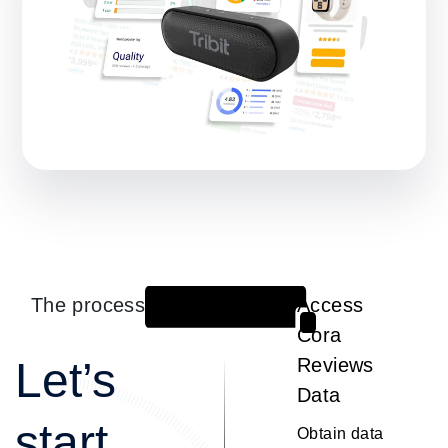
The process
Access
1
Cora
Let’s
Reviews
Data
start
Obtain data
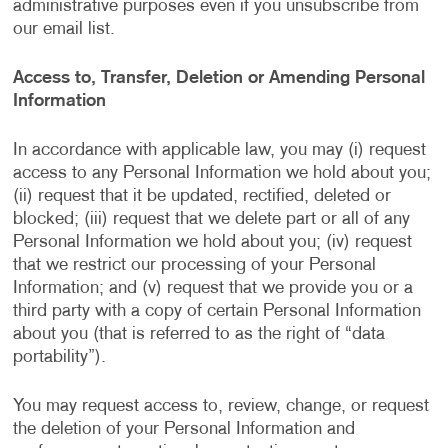
administrative purposes even if you unsubscribe from
our email list.
Access to, Transfer, Deletion or Amending Personal
Information
In accordance with applicable law, you may (i) request
access to any Personal Information we hold about you;
(ii) request that it be updated, rectified, deleted or
blocked; (iii) request that we delete part or all of any
Personal Information we hold about you; (iv) request
that we restrict our processing of your Personal
Information; and (v) request that we provide you or a
third party with a copy of certain Personal Information
about you (that is referred to as the right of “data
portability”).
You may request access to, review, change, or request
the deletion of your Personal Information and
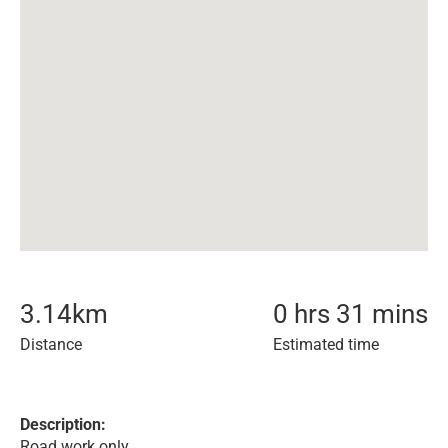
3.14
km
0 hrs 31 mins
Distance
Estimated time
Description:
Road work only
----------
### [TASK REQUIREMENTS]
All lines in the records that contain "hold" are to be copied and returned.

### [TASK OUTPUT]
access to any Personal Information we hold about you;
Personal Information we hold about you; (iv) request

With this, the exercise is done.